Тем временем, 27 апреля, самовольно оставил ставку обергруппенфюрер СС Герман Фегеляйн, муж сестры Евы Браун. Переодевшись в гражданский костюм, он хотел покинуть Берлин и скрыться. Его арестовали по приказу Гитлера на собственной квартире и расстреляли вечером следующего дня в саду рядом с рейхсканцелярией.
27 апреля в 22.00 на совещание по обороне Берлина в кабинет Гитлера ворвался госсекретарь Науман. Прервав доклад генерала Гельмута Вейдлинга, назначенного три дня назад командующим берлинским укрепрайоном, он, сбиваясь от волнения, доложил: «Мой фюрер, стокгольмский радиопередатчик сообщил, что Гиммлер сделал предложение англичанам и американцам о капитуляции Германии…» Воцарилась мертвая тишина, которую нарушало лишь постукивание по столу карандашами, которые держал в руке Гитлер. Сообщение сразило всех, кто находился в бункере. Еще бы, вслед за Герингом предателем оказался и другой ближайший «товарищ по партии» — Гиммлер.

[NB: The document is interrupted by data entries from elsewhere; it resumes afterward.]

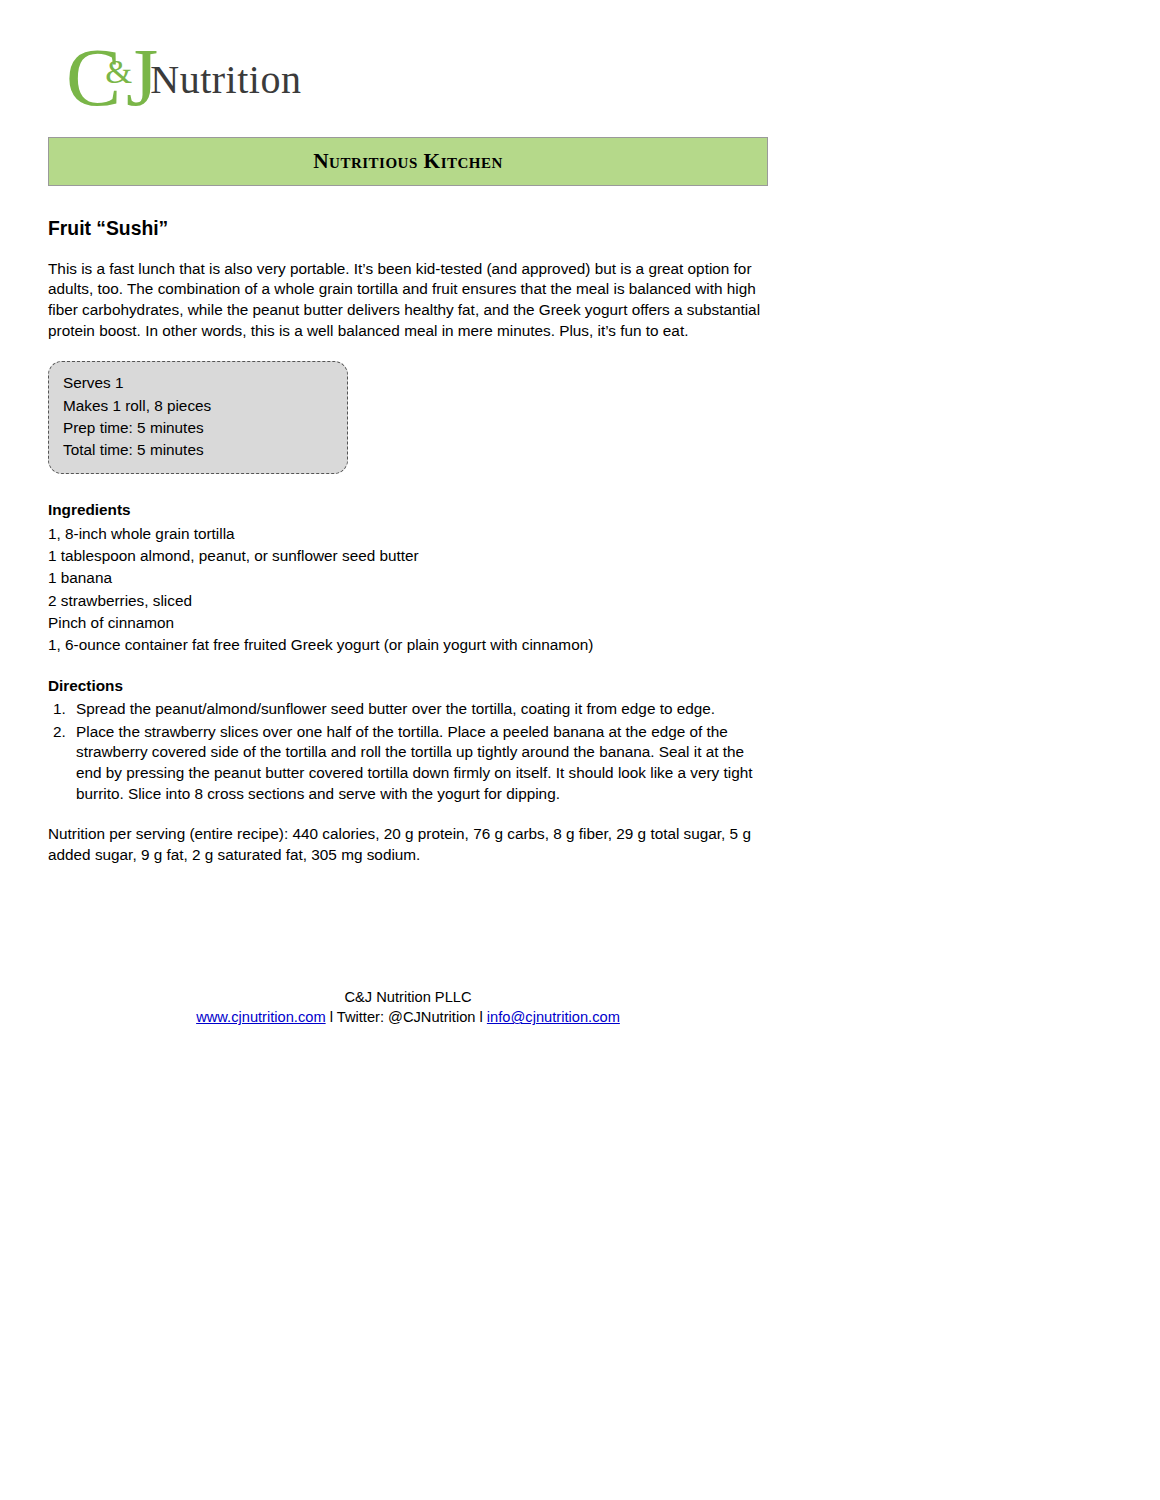C&JNutrition
Nutritious Kitchen
Fruit “Sushi”
This is a fast lunch that is also very portable. It’s been kid-tested (and approved) but is a great option for adults, too. The combination of a whole grain tortilla and fruit ensures that the meal is balanced with high fiber carbohydrates, while the peanut butter delivers healthy fat, and the Greek yogurt offers a substantial protein boost. In other words, this is a well balanced meal in mere minutes. Plus, it’s fun to eat.
Serves 1
Makes 1 roll, 8 pieces
Prep time: 5 minutes
Total time: 5 minutes
Ingredients
1, 8-inch whole grain tortilla
1 tablespoon almond, peanut, or sunflower seed butter
1 banana
2 strawberries, sliced
Pinch of cinnamon
1, 6-ounce container fat free fruited Greek yogurt (or plain yogurt with cinnamon)
Directions
Spread the peanut/almond/sunflower seed butter over the tortilla, coating it from edge to edge.
Place the strawberry slices over one half of the tortilla. Place a peeled banana at the edge of the strawberry covered side of the tortilla and roll the tortilla up tightly around the banana. Seal it at the end by pressing the peanut butter covered tortilla down firmly on itself. It should look like a very tight burrito. Slice into 8 cross sections and serve with the yogurt for dipping.
Nutrition per serving (entire recipe): 440 calories, 20 g protein, 76 g carbs, 8 g fiber, 29 g total sugar, 5 g added sugar, 9 g fat, 2 g saturated fat, 305 mg sodium.
C&J Nutrition PLLC
www.cjnutrition.com l Twitter: @CJNutrition l info@cjnutrition.com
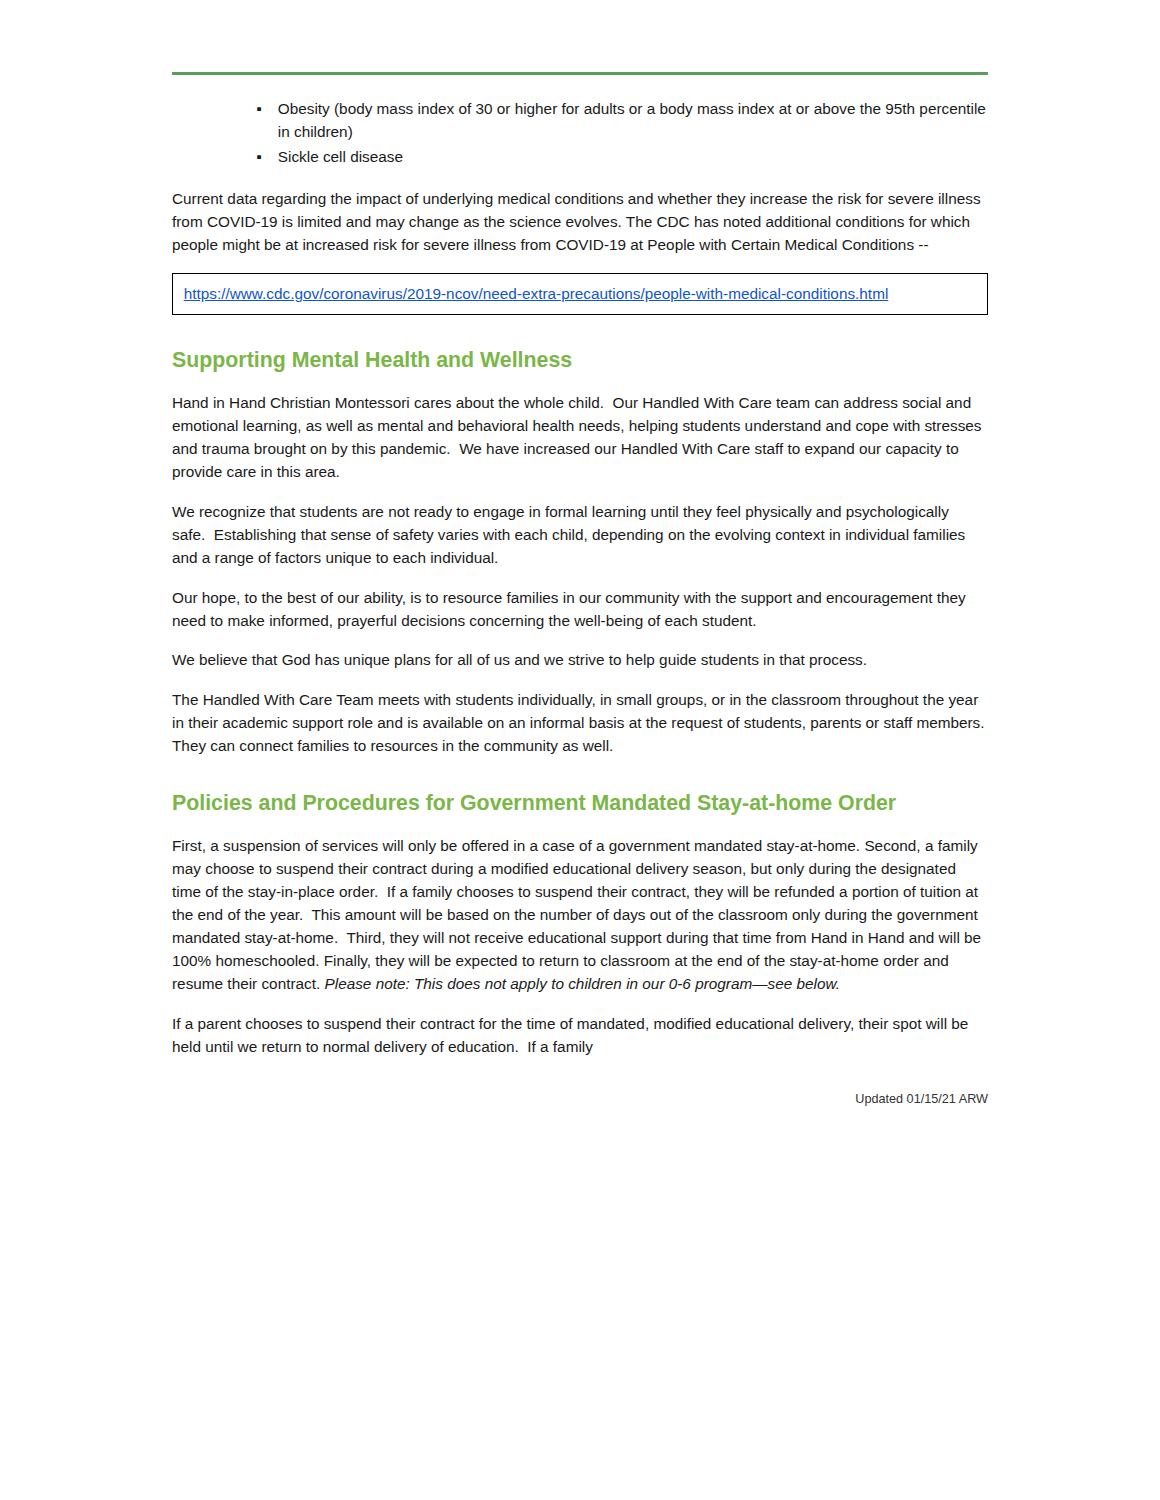Obesity (body mass index of 30 or higher for adults or a body mass index at or above the 95th percentile in children)
Sickle cell disease
Current data regarding the impact of underlying medical conditions and whether they increase the risk for severe illness from COVID-19 is limited and may change as the science evolves. The CDC has noted additional conditions for which people might be at increased risk for severe illness from COVID-19 at People with Certain Medical Conditions --
https://www.cdc.gov/coronavirus/2019-ncov/need-extra-precautions/people-with-medical-conditions.html
Supporting Mental Health and Wellness
Hand in Hand Christian Montessori cares about the whole child. Our Handled With Care team can address social and emotional learning, as well as mental and behavioral health needs, helping students understand and cope with stresses and trauma brought on by this pandemic. We have increased our Handled With Care staff to expand our capacity to provide care in this area.
We recognize that students are not ready to engage in formal learning until they feel physically and psychologically safe. Establishing that sense of safety varies with each child, depending on the evolving context in individual families and a range of factors unique to each individual.
Our hope, to the best of our ability, is to resource families in our community with the support and encouragement they need to make informed, prayerful decisions concerning the well-being of each student.
We believe that God has unique plans for all of us and we strive to help guide students in that process.
The Handled With Care Team meets with students individually, in small groups, or in the classroom throughout the year in their academic support role and is available on an informal basis at the request of students, parents or staff members. They can connect families to resources in the community as well.
Policies and Procedures for Government Mandated Stay-at-home Order
First, a suspension of services will only be offered in a case of a government mandated stay-at-home. Second, a family may choose to suspend their contract during a modified educational delivery season, but only during the designated time of the stay-in-place order. If a family chooses to suspend their contract, they will be refunded a portion of tuition at the end of the year. This amount will be based on the number of days out of the classroom only during the government mandated stay-at-home. Third, they will not receive educational support during that time from Hand in Hand and will be 100% homeschooled. Finally, they will be expected to return to classroom at the end of the stay-at-home order and resume their contract. Please note: This does not apply to children in our 0-6 program—see below.
If a parent chooses to suspend their contract for the time of mandated, modified educational delivery, their spot will be held until we return to normal delivery of education. If a family
Updated 01/15/21 ARW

Гитлера словно перекорежило. Страх и безысходность окончательно поселились в его сознании. «Теперь, когда даже Гиммлер изменил мне, я лучше умру здесь в Берлине, чем погибать где-нибудь на улице». Он громогласно исключил изменника из НСДАП. Это был истерический, на грани эмоционального срыва, акт мести и отчаяния. Остальных охватило чувство страха, паники, стыдливой ненависти и злости. Но продолжительный припадок судорожной ярости вождя, наконец, окончился, и в подземелье вновь наступила гнетущая тишина, которую нарушали частые разрывы снарядов советской артиллерии, будто удары молотка, вбивавшего гвозди в крышку гроба.
В ночь с 27 на 28 апреля артобстрел рейхсканцелярии был особенно жестоким. Днем от фельдмаршала Кейтеля было получено радиодонесение: «Наступление 9-й и 12-й армий вследствие сильного контрнаступления русских захлебнулось, дальнейшее проведение наступления невозможно». Фельдмаршал докладывал, что идущие на прорыв блокады Берлина армии окружены русскими и ведут тяжелые оборонительные бои.
Гитлер едва говорил и кое-как двигался. И все же он нашел в себе силы, собрал особо приближенных, и… начался инструктаж смертников.